-- Aim of the task --
Looking through the records that follow, determine how many lines contain "services" and reply with that number alone.
***** Records to use
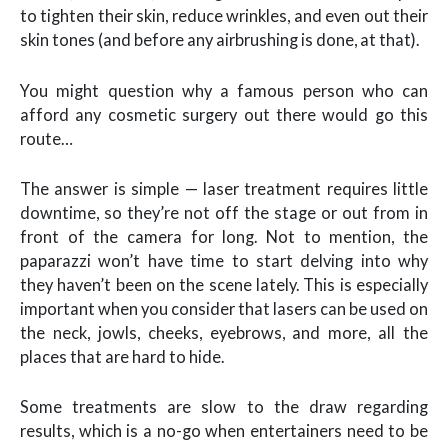
to tighten their skin, reduce wrinkles, and even out their
skin tones (and before any airbrushing is done, at that).
You might question why a famous person who can
afford any cosmetic surgery out there would go this
route…
The answer is simple — laser treatment requires little
downtime, so they’re not off the stage or out from in
front of the camera for long. Not to mention, the
paparazzi won’t have time to start delving into why
they haven’t been on the scene lately. This is especially
important when you consider that lasers can be used on
the neck, jowls, cheeks, eyebrows, and more, all the
places that are hard to hide.
Some treatments are slow to the draw regarding
results, which is a no-go when entertainers need to be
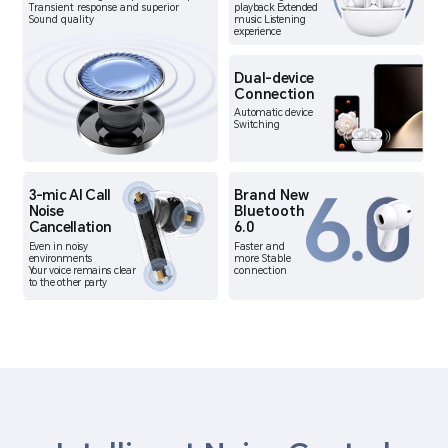
Transient response and superior
playback Extended
Sound quality
music Listening
experience
Dual-device
Connection
Automatic device
Switching
3-mic AI Call
Brand New
Noise
Bluetooth
Cancellation
6.0
Even in noisy
Faster and
environments
more Stable
Your voice remains clear
connection
to the other party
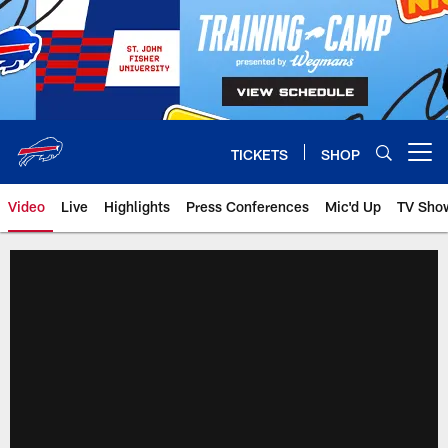
Skip
to
main
content
TICKETS
SHOP
Open menu button
Video
Live
Highlights
Press Conferences
Mic'd Up
TV Sho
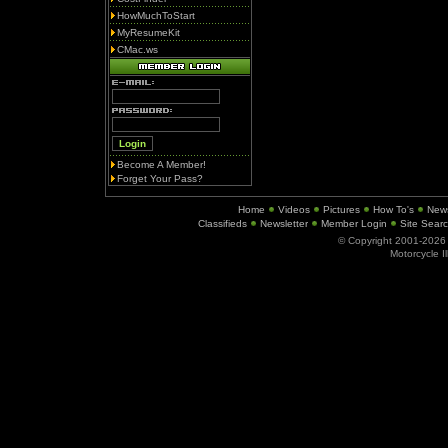
HowMuchToStart
MyResumeKit
CMac.ws
Become A Member!
Forget Your Pass?
Home
Videos
Pictures
How To's
New
Classifieds
Newsletter
Member Login
Site Sear
© Copyright 2001-202
Motorcycle I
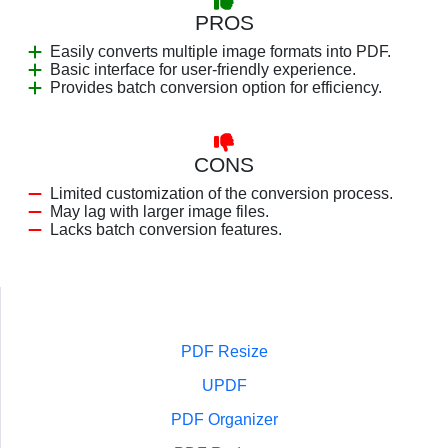
PROS
Easily converts multiple image formats into PDF.
Basic interface for user-friendly experience.
Provides batch conversion option for efficiency.
CONS
Limited customization of the conversion process.
May lag with larger image files.
Lacks batch conversion features.
PDF Resize
UPDF
PDF Organizer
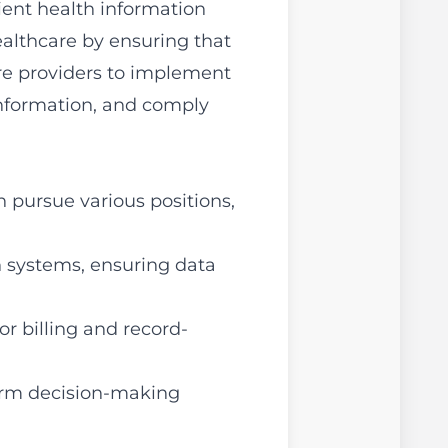
ent health information
healthcare by ensuring that
are providers to implement
information, and comply
 pursue various positions,
 systems, ensuring data
r billing and record-
form decision-making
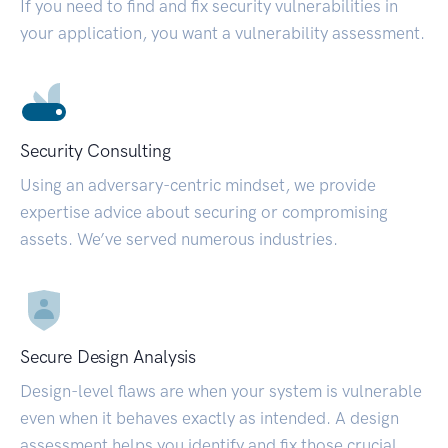
If you need to find and fix security vulnerabilities in
your application, you want a vulnerability assessment.
Security Consulting
Using an adversary-centric mindset, we provide
expertise advice about securing or compromising
assets. We’ve served numerous industries.
Secure Design Analysis
Design-level flaws are when your system is vulnerable
even when it behaves exactly as intended. A design
assessment helps you identify and fix those crucial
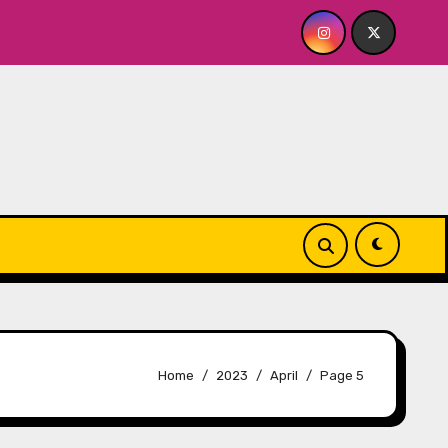
BY FOR ME? NO THANK YOU, PLEASE! 9.18 & 9.19 at Soho Play
Home
2023
April
Page 5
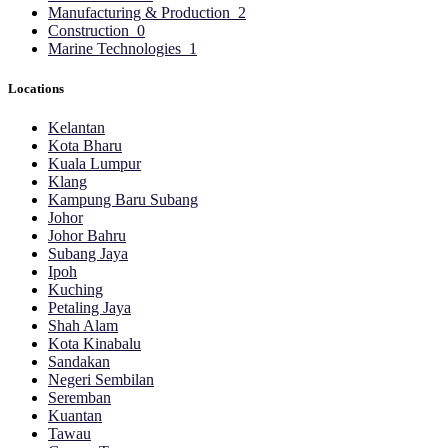
Manufacturing & Production
2
Construction
0
Marine Technologies
1
Locations
Kelantan
Kota Bharu
Kuala Lumpur
Klang
Kampung Baru Subang
Johor
Johor Bahru
Subang Jaya
Ipoh
Kuching
Petaling Jaya
Shah Alam
Kota Kinabalu
Sandakan
Negeri Sembilan
Seremban
Kuantan
Tawau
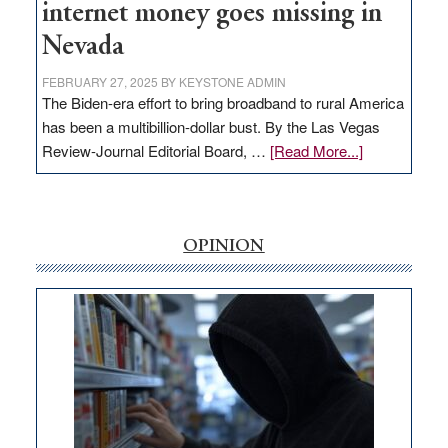
internet money goes missing in
Nevada
FEBRUARY 27, 2025
BY
KEYSTONE ADMIN
The Biden-era effort to bring broadband to rural America
has been a multibillion-dollar bust. By the Las Vegas
about
Review-Journal Editorial Board, …
[Read More...]
EDITORIAL:
‘Free’
rural
internet
OPINION
money
goes
missing
in
Nevada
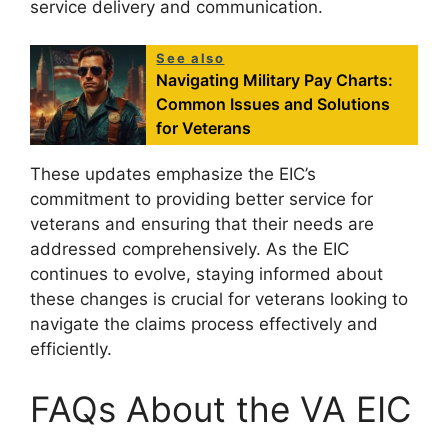
service delivery and communication.
See also
Navigating Military Pay Charts:
Common Issues and Solutions
for Veterans
These updates emphasize the EIC’s
commitment to providing better service for
veterans and ensuring that their needs are
addressed comprehensively. As the EIC
continues to evolve, staying informed about
these changes is crucial for veterans looking to
navigate the claims process effectively and
efficiently.
FAQs About the VA EIC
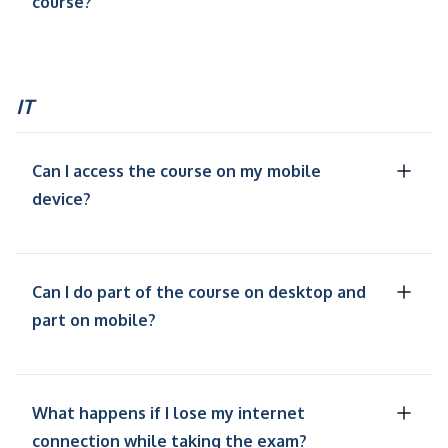
course?
IT
Can I access the course on my mobile
device?
Can I do part of the course on desktop and
part on mobile?
What happens if I lose my internet
connection while taking the exam?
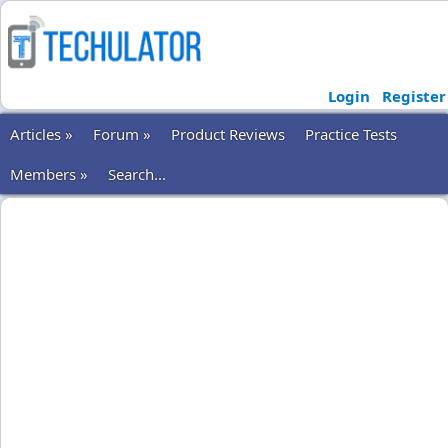
Login
Register
Articles »
Forum »
Product Reviews
Practice Tests
Members »
Search...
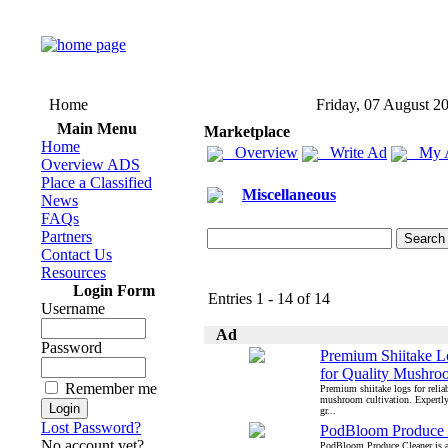
Home
Friday, 07 August 2
Main Menu
Marketplace
Home
Overview
Write Ad
My 
Overview ADS
Place a Classified
Miscellaneous
News
FAQs
Partners
Contact Us
Resources
Login Form
Entries 1 - 14 of 14
Username
Ad
Password
Premium Shiitake L
for Quality Mushr
Remember me
Premium shiitake logs for reliab
mushroom cultivation. Expertly 
gr...
Lost Password?
PodBloom Produce 
No account yet?
PodBloom Produce Cleaner is a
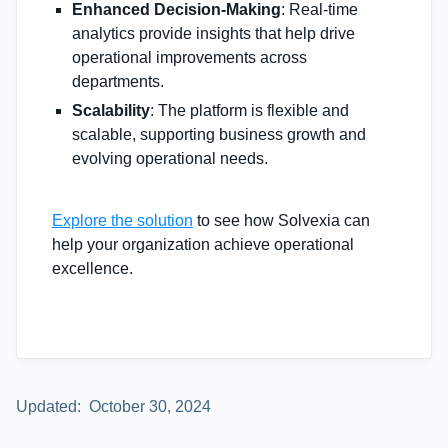
Enhanced Decision-Making
: Real-time
analytics provide insights that help drive
operational improvements across
departments.
Scalability
: The platform is flexible and
scalable, supporting business growth and
evolving operational needs.
Explore the solution
to see how Solvexia can
help your organization achieve operational
excellence.
Updated:
October 30, 2024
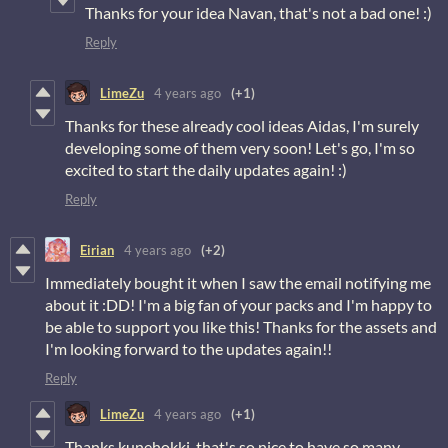
Thanks for your idea Navan, that's not a bad one! :)
Reply
LimeZu
4 years ago
(+1)
Thanks for these already cool ideas Aidas, I'm surely
developing some of them very soon! Let's go, I'm so
excited to start the daily updates again! :)
Reply
Eirian
4 years ago
(+2)
Immediately bought it when I saw the email notifying me
about it :DD! I'm a big fan of your packs and I'm happy to
be able to support you like this! Thanks for the assets and
I'm looking forward to the updates again!!
Reply
LimeZu
4 years ago
(+1)
Thanks kunehokki, that's so nice to have so many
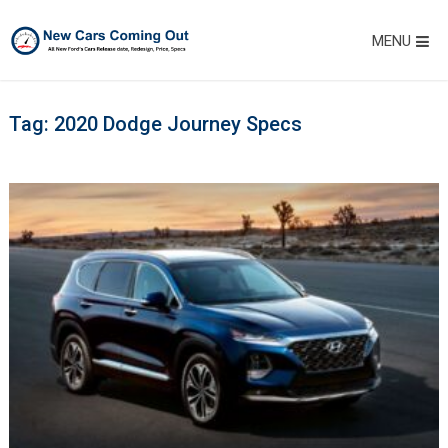
MENU
Tag:
2020 Dodge Journey Specs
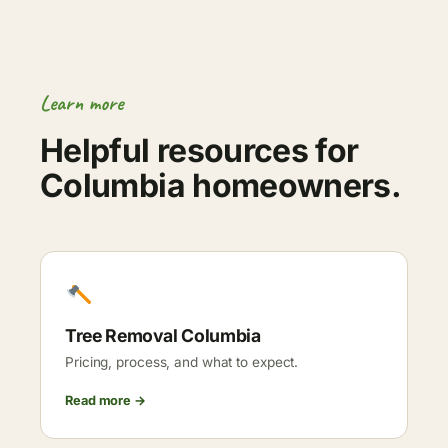
Learn more
Helpful resources for
Columbia homeowners.
Tree Removal Columbia
Pricing, process, and what to expect.
Read more →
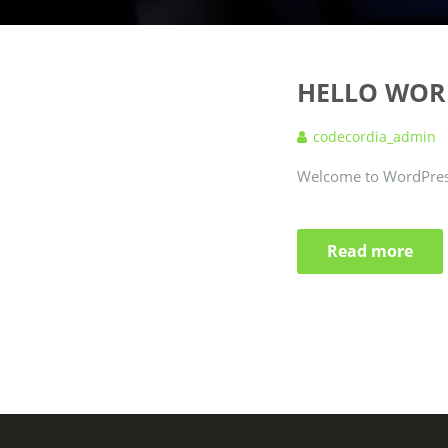
HELLO WOR
codecordia_admin
Welcome to WordPress. T
Read more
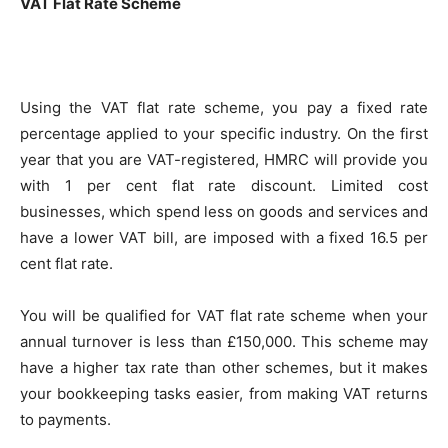
VAT Flat Rate Scheme
Using the VAT flat rate scheme, you pay a fixed rate
percentage applied to your specific industry. On the first
year that you are VAT-registered, HMRC will provide you
with 1 per cent flat rate discount. Limited cost
businesses, which spend less on goods and services and
have a lower VAT bill, are imposed with a fixed 16.5 per
cent flat rate.
You will be qualified for VAT flat rate scheme when your
annual turnover is less than £150,000. This scheme may
have a higher tax rate than other schemes, but it makes
your bookkeeping tasks easier, from making VAT returns
to payments.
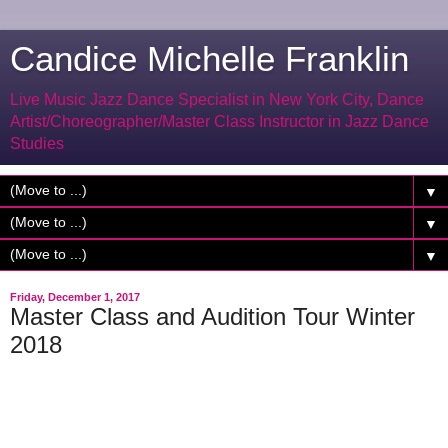
Candice Michelle Franklin
Live Music Jazz Dance Specialist in New York City, Dance
Artist/Choreographer/Master Class Instructor in Jazz Dance
Studies
▼
▼
▼
Friday, December 1, 2017
Master Class and Audition Tour Winter
2018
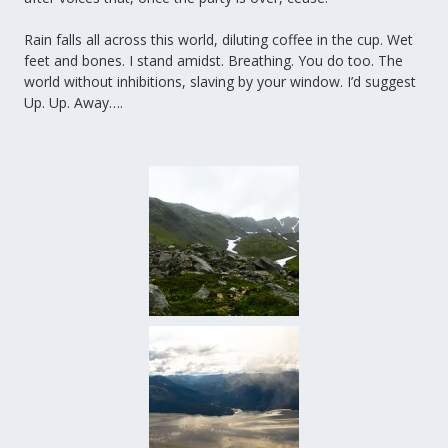
Rain falls all across this world, diluting coffee in the cup. Wet
feet and bones. I stand amidst. Breathing. You do too. The
world without inhibitions, slaving by your window. I’d suggest
Up. Up. Away….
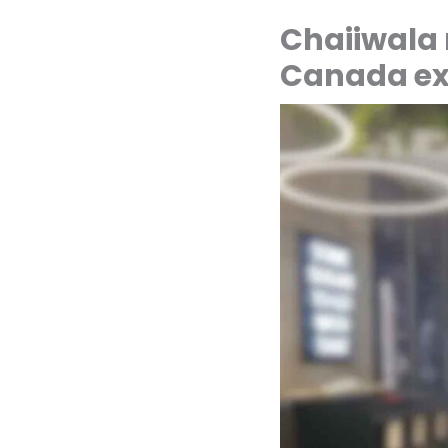
Chaiiwala
Canada ex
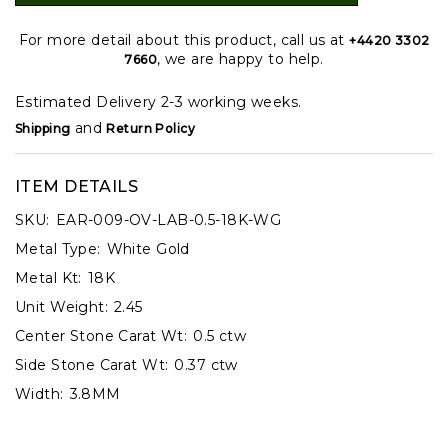
For more detail about this product, call us at
+4420 3302
, we are happy to help.
7660
Estimated Delivery 2-3 working weeks.
and
Shipping
Return Policy
ITEM DETAILS
SKU:
EAR-009-OV-LAB-0.5-18K-WG
Metal Type:
White Gold
Metal Kt:
18K
Unit Weight:
2.45
Center Stone Carat Wt:
0.5 ctw
Side Stone Carat Wt:
0.37 ctw
Width:
3.8MM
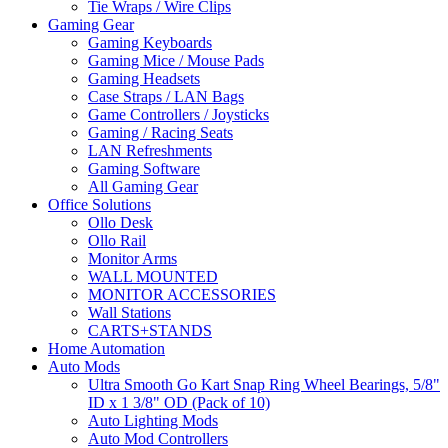
Tie Wraps / Wire Clips
Gaming Gear
Gaming Keyboards
Gaming Mice / Mouse Pads
Gaming Headsets
Case Straps / LAN Bags
Game Controllers / Joysticks
Gaming / Racing Seats
LAN Refreshments
Gaming Software
All Gaming Gear
Office Solutions
Ollo Desk
Ollo Rail
Monitor Arms
WALL MOUNTED
MONITOR ACCESSORIES
Wall Stations
CARTS+STANDS
Home Automation
Auto Mods
Ultra Smooth Go Kart Snap Ring Wheel Bearings, 5/8"
ID x 1 3/8" OD (Pack of 10)
Auto Lighting Mods
Auto Mod Controllers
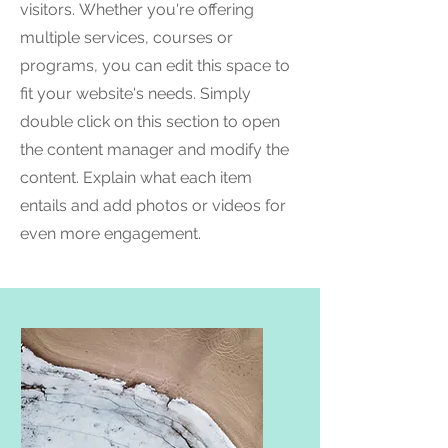
visitors.
Whether you're offering
multiple services, courses or
programs, you can edit this space to
fit your website's needs. Simply
double click on this section to open
the content manager and modify the
content. Explain what each item
entails and add photos or videos for
even more engagement.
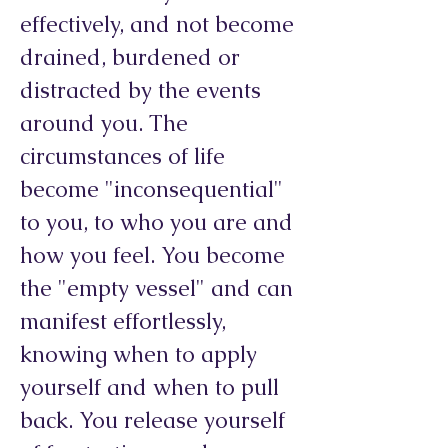
effectively, and not become
drained, burdened or
distracted by the events
around you. The
circumstances of life
become "inconsequential"
to you, to who you are and
how you feel. You become
the "empty vessel" and can
manifest effortlessly,
knowing when to apply
yourself and when to pull
back. You release yourself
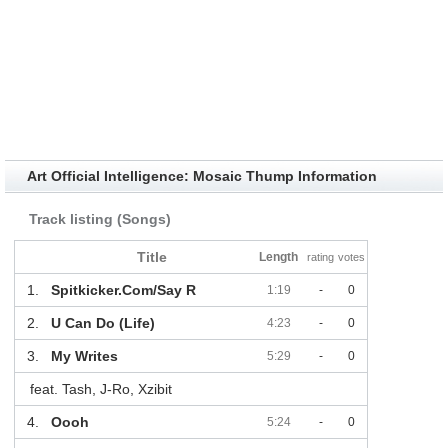
Art Official Intelligence: Mosaic Thump Information
Track listing (Songs)
Title
Length
rating
votes
1.
Spitkicker.Com/Say R
1:19
-
0
2.
U Can Do (Life)
4:23
-
0
3.
My Writes
5:29
-
0
feat. Tash, J-Ro, Xzibit
4.
Oooh
5:24
-
0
**********
-- Answer space --
2